A few days ago, Climate Progress brought you “Breaking News: The Great Ice Age of 2008 is finally over — next stop Venus!” That scientific finding was based on the NASA (and Hadley Center) temperature data through the end of March. Now NOAA’s National Climatic Data Center (NCDC) weighs in with its data (here), reaffirming the end of the Great Ice Age of 2008:
Based on preliminary data, the globally averaged combined land and sea surface temperature was the second warmest on record for March and the January-March year-to-date period ranked eleventh warmest.
March 2008 missed the record for the warmest March (2002) by a whopping 0.07°F. March 2008 was the warmest March over land in the record, beating the previous record by nearly 0.3°F. And it was the warmest March over land and sea in the northern hemisphere on record by 0.2°F .
Once again, the geographical distribution of the warming continues to be really, really bad news for those worried about …
… the land of the
permafrost permamelt, where it is running upwards of 4°-9°F warmer than normal.
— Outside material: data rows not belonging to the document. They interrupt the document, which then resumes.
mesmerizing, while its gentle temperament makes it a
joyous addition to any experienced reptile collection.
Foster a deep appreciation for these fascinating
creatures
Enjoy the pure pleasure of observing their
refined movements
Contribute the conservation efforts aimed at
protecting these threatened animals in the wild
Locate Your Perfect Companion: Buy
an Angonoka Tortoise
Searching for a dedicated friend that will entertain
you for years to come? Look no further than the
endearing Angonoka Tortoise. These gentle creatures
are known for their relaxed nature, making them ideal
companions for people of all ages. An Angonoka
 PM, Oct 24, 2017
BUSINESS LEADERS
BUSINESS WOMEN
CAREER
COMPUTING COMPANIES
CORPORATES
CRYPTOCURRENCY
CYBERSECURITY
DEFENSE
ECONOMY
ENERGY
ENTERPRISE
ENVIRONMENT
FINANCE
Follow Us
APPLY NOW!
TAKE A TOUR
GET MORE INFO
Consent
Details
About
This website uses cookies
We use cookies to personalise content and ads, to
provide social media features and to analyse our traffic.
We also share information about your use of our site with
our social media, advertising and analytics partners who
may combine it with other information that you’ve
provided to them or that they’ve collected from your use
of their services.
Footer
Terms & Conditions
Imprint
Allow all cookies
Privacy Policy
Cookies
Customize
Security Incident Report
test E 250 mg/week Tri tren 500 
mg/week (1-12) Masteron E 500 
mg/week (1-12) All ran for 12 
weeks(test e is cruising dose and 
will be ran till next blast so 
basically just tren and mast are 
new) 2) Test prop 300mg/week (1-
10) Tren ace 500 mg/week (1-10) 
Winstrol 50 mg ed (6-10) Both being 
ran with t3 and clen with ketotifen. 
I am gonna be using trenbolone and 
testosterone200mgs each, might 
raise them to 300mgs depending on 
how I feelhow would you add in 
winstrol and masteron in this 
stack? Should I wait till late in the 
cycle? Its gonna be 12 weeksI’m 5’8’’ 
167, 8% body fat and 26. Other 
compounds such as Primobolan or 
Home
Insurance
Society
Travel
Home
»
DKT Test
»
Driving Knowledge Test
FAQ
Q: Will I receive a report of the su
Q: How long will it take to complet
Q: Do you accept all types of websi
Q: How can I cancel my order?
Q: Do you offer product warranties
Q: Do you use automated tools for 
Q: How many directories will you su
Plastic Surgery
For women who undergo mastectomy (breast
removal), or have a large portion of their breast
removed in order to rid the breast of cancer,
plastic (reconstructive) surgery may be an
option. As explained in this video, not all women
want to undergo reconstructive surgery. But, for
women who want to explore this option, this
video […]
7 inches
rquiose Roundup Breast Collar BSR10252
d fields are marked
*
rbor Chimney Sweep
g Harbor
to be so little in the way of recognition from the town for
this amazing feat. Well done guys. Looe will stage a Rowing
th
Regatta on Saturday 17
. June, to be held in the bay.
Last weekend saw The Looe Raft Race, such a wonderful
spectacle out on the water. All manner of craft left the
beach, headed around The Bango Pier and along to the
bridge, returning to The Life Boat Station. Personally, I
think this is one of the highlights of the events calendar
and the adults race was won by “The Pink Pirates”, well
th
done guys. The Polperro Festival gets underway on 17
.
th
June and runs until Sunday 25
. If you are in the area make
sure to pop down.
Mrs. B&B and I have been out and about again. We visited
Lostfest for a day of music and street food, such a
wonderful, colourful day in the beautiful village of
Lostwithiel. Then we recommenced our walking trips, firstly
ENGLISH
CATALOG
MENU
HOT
This is worrisome because:
- Siberia contains probably the world’s largest amount of carbon locked away in the permafrost.
- The permafrost is increasingly not so perma.
- Much of that carbon would be released as methane, which is 23 times more potent a greenhouse gas than carbon dioxide.
I’m (still) working on a two-part permamelt update for Climate Progress. Definitely not for the squeamish.
In any case, I know how much stock the deniers put in one month’s worth of data, so I will try to keep them — and you — up to speed on our (climate) progress toward record warming.